2. Querying Pipeline (Per Question)
- Pre-processing: The user's query is analyzed. If it's not in English, it's translated using a fast LLM (
llama-3.1-8b-instant
). - Retrieval: The translated query is embedded with
bge-m3
and used to find the top 10 most relevant document pages from ChromaDB. - Re-ranking: The
bge-reranker-v2-m3
model re-evaluates these 10 candidates against the query and selects the top 3 most precise results. - Generation: The fused context from these top 3 pages is passed to the powerful
llama-3.1-70b-versatile
model with a detailed prompt, which generates the final answer. - Multimodal Logic: If the user's query expressed visual intent, the system identifies the most relevant sub-image from the retrieved page and includes its URL in the final response for the frontend to display.
🚀 Getting Started
Follow these instructions to set up and run the project locally.
Prerequisites
- Python 3.10+
- Git
- System Dependencies: This project relies on
unstructured.io
, which requires the following to be installed on your system:- Poppler: For PDF rendering.
- Tesseract: For OCR.
- Ensure they are correctly installed and available in your system's PATH.
1. Clone the Repository
git clone https://github.com/your-username/VisionDoc-RAG.git
cd VisionDoc-RAG
2. Set Up the Environment
Navigate to the server directory
cd server
Create and activate the virtual environment´
python -m venv venv
source venv/bin/activate # On Windows: venv\Scripts\activate
3. Install Dependencies
pip install -r requirements.txt
4. Configure Environment Variables
Create a .env file in the server directory. Copy the contents of .env.example and fill in your API keys.
server/.env.example:
GROQ_API_KEY="gsk_..."
REPLICATE_API_TOKEN="r8_..."
5. Run the Application
You'll need two separate terminals, both with the virtual environment activated.

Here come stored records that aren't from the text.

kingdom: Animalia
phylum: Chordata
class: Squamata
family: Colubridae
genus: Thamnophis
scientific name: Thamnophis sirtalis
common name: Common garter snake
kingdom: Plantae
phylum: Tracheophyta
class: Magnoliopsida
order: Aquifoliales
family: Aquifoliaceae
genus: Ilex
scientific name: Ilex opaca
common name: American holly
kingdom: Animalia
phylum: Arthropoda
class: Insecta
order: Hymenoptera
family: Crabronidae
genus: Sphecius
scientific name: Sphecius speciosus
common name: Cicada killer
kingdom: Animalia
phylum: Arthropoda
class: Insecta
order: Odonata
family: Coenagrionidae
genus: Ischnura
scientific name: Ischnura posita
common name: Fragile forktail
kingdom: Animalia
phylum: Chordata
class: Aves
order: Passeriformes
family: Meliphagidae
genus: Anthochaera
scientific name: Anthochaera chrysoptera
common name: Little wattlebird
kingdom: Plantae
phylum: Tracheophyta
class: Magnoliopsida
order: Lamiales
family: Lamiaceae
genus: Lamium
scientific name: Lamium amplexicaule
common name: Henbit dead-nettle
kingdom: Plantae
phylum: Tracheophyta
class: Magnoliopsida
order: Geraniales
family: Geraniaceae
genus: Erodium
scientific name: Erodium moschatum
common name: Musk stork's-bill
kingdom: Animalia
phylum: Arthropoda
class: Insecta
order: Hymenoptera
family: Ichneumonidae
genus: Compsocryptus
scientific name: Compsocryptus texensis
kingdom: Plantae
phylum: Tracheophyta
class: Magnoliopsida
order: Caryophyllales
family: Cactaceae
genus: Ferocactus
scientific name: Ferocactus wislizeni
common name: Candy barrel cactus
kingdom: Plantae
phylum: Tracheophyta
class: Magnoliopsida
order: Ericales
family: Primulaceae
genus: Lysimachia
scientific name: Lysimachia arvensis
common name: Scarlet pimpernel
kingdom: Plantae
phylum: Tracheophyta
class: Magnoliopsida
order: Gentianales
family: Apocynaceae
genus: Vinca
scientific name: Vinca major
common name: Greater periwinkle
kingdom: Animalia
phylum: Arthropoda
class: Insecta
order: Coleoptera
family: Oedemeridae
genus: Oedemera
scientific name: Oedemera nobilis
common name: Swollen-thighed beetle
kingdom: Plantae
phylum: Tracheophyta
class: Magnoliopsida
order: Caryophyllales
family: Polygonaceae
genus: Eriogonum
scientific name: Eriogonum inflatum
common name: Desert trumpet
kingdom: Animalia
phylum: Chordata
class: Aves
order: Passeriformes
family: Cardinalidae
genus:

Terminal 1: Start the Backend Server
# From the server/ directory
uvicorn main:app --reload
Terminal 2: Start the Frontend App
# From the root project directory (VisionDoc-RAG/)
# Assuming your frontend files are in a 'client/' directory
streamlit run client/app.py
6. Usage
- Open your browser to the Streamlit URL (usually http://localhost:8501).
- Use the sidebar to upload one or more PDF documents.
- Click the "Upload to DB" button and wait for the ingestion process to complete (monitor the backend terminal for progress).
- Once ingestion is complete, start asking questions in the chat interface!